= Spartan Space =

French lunar surface habitat company

Spartan Space is a French space company specializing in the development of habitation systems for extreme environments. Based in Septèmes-les-Vallons, France. It is among the inaugural laureates of the TECHTHEMOON initiative by CNES. The company is known for developing the EUROHAB concept, a lunar remote base camp designed as a payload for a robotic lunar lander, and the development of a IVA space suit.

== History ==
Spartan Space was founded in January 2021 by Peter Weiss, a Franco-German engineer. The capital was increased in June 2021 by introducing several shareholders into the company, such as the architect Jacques Rougerie and the astronauts Jean-Francois Clervoy and Jean Jacques Favier. In September 2021, a full-scale model of the EUROHAB concept was unveiled at the International Astronautical Congress (IAC) in Dubai. The company has won several development projects with the European Space Agency and the French National Centre for Space Studies (CNES), and is involved in the development of the Lunar I-HAB, the European habitation module developed by Thales Alenia Space in Turin. In 2023, the French National Assembly exhibited a second mock-up of Eurohab at the Palais Bourbon in Paris.

== Eurohab ==
Eurohab is a concept for a lunar surface habitat developed by Spartan Space. The idea was initially developed by Peter Weiss and Jean Jacques Favier and received a prize from the Foundation Jacques Rougerie.
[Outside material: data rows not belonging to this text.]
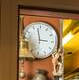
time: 2:58
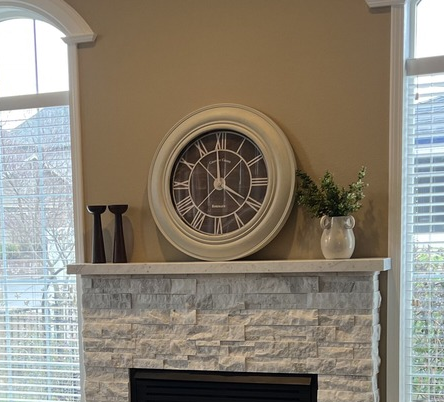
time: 3:59
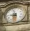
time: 8:27
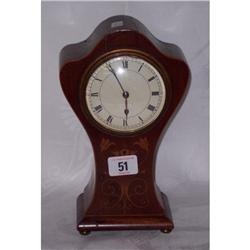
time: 5:55
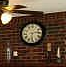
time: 6:13
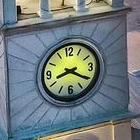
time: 8:20
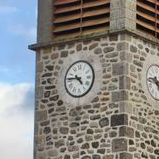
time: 4:45
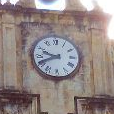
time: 9:41
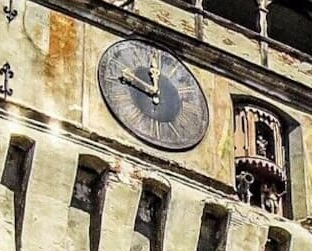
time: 11:46
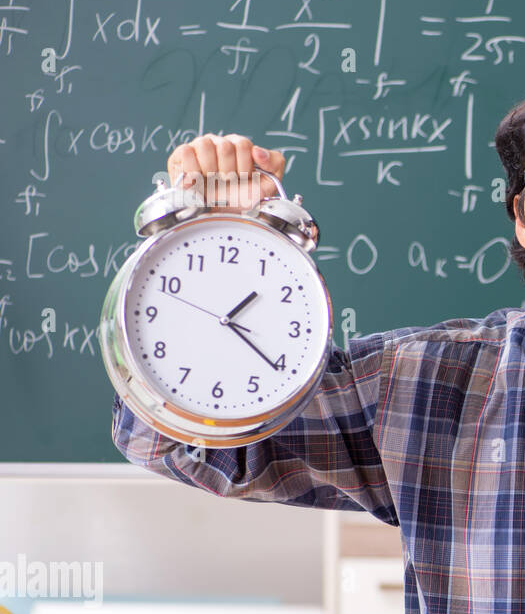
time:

Eurohab is based on an inflatable habitat that can be transported to the lunar surface by a robotic vehicle such as the ESA Argonaut Lander or the Nyx Lander of The Exploration Company. Automatically deployed at the lunar south pole, it serves as a remote base camp for a crew of astronauts in extravehicular activity.

Spartan Space developed a first mock-up of the habitat, which was exhibited at IAC 2021 and the French Pavilion of the Expo 2020 in Dubai. In 2022, the company performed tests with the system in the desert of Abu Dhabi. Air Liquide and the French CEA joined the concept to provide an energy management system based on flexible solar cells, regenerative fuel cells and a management system based on artificial intelligence. The same year the concept was presented to the French senate as potential French contribution to the Artemis Program during a public audition.

== Airlock ==
Spartan and Airbus Defence and Space have completed a design for a lunar habitat airlock, commissioned by CNES.

== EuroSuit ==
In 2023, CNES selected Spartan Space as the prime contractor to develop a European intra-vehicular activity (IVA) spacesuit. Other contributors to the projects are the Institute of Space Medicine and Physiology (MEDES) and the French company Decathlon. The first images of the spacesuit, named EuroSuit, were published in November 2025. A developmental version of EuroSuit was tested in 2026 on the ISS during the mission Epsilon of the ESA astronaut Sophie Adenot. Simultaneously, Spartan Space performed a EuroSuit water survival test campaign in Marseille. The company is expected to develop a final ground version of the suit by the end of 2027.